What if Seq is not fast enough?

Well than you have to unroll the Seq code into pure perl code and try to eleminate any function calling. That's how you speed up everything as much as possible in Perl.

But i consider that using Seq or Sq in general will help you to write code faster, still get a performance gain in most scenarios and transition between different versions are easier. Like switching from Array to Seq.

When something is not fast enough you can Profile your code. Look at Devel::NYTProf for this. And then just unroll the Seq or Array code into pure perl.

But it helps having code written with Seq or Array and then turn it into a series of single steps. Especially when you have a test-suite, tested your abstract code and then re-write some functions for speed.

*Same API

It is not quite true that Seq and Array have the same API. Some operation only makes sense on the one or the other. For example Array provides functions like blitting and also some mutation that are not present on Seq and cannot really implemented for an iterative solution.

Same goes the other way around as Seq has the ability to handle infinite sequences that cannot be handled with an Array.

But this is not an disadvantage.

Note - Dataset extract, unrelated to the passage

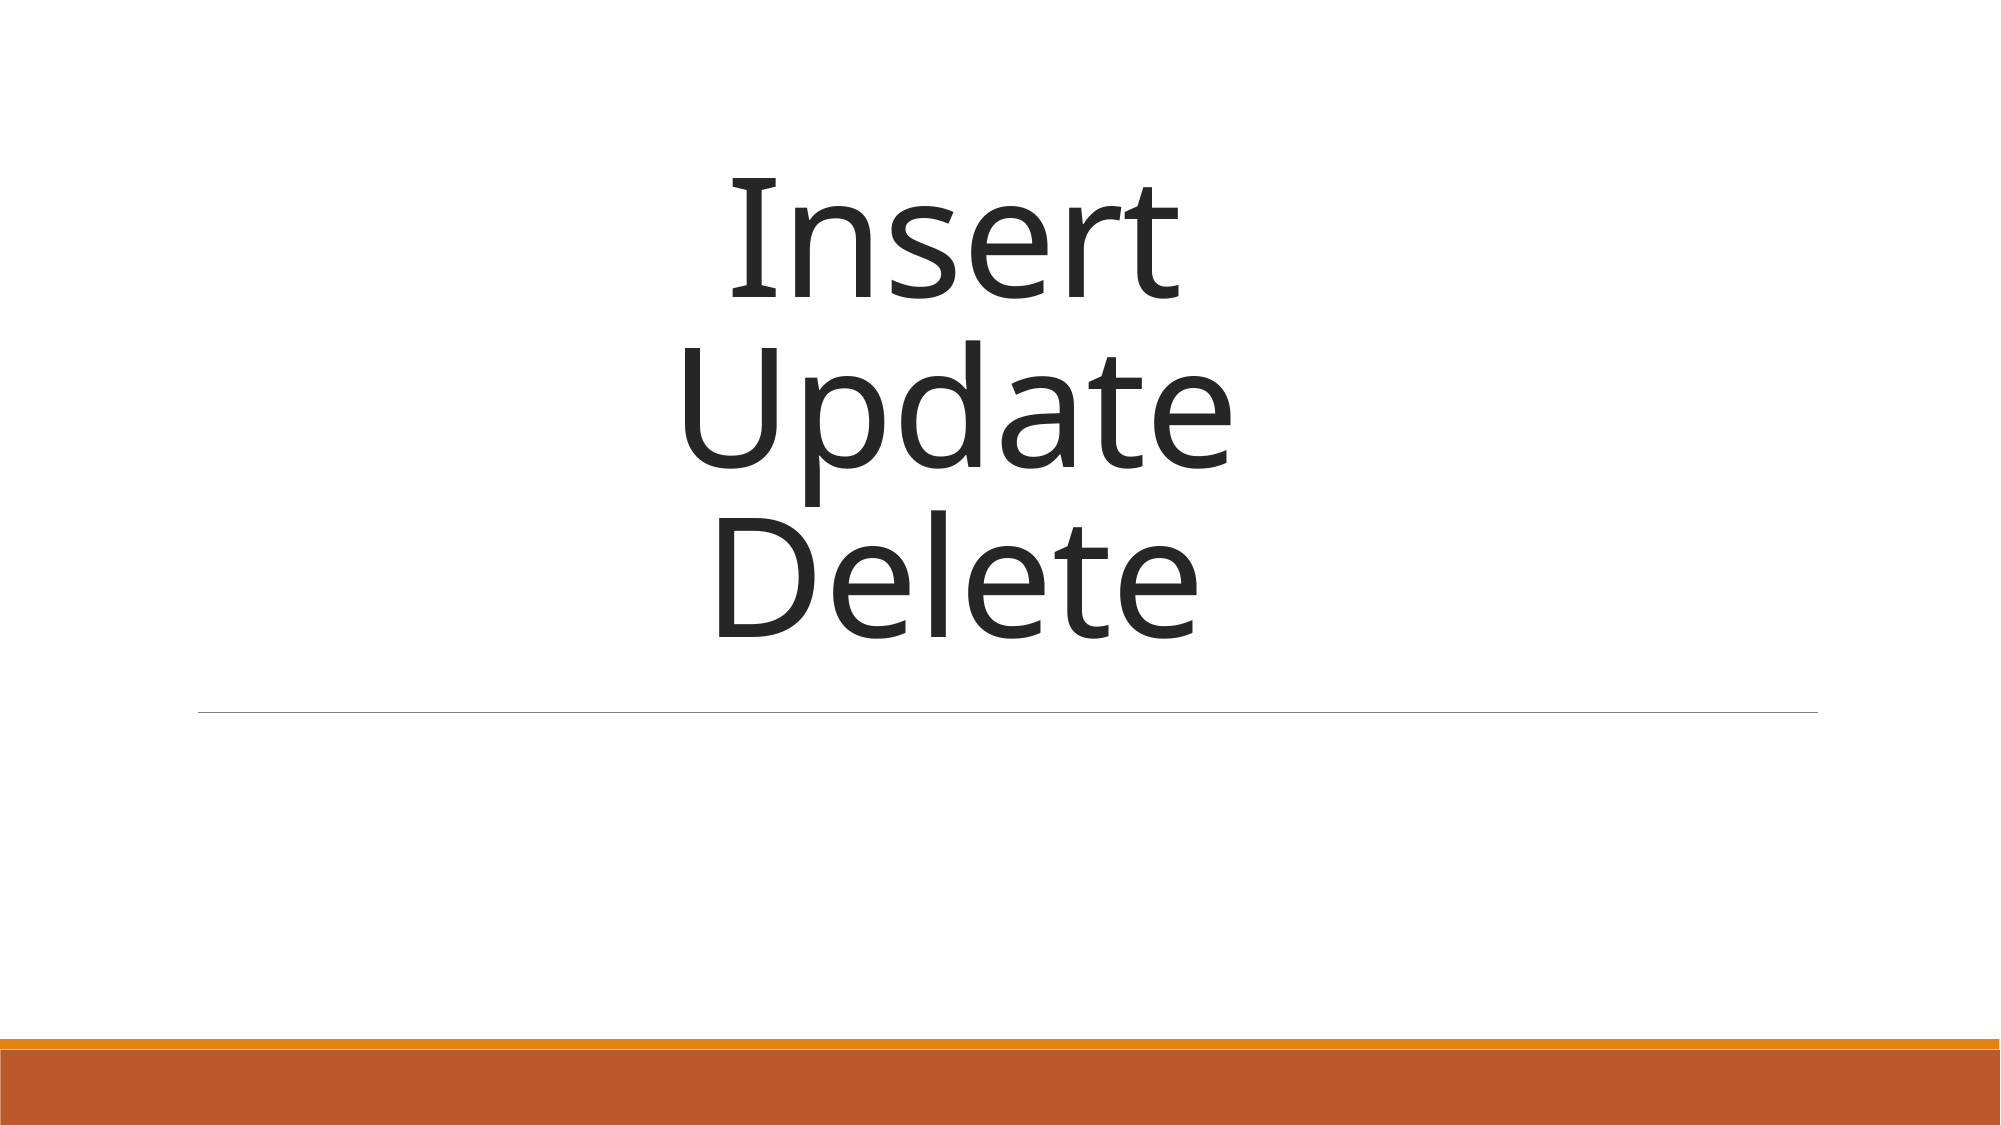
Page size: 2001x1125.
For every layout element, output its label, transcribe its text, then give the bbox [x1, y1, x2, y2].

title Insert Update Delete [79, 124, 1830, 710]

Some operations only really makes sense on different kind of data-structures, when you need them, you can use them.

But most functions exists on both data-structures and you can easily swap between the data-structures. On top also consider that you always can use methods like to_array to transform a sequence to an array if needed, or use Seq->from_array to turn an Array efficently into a Seq.

So it is up to you to pick the right data-structure at the right place to create good performing programs.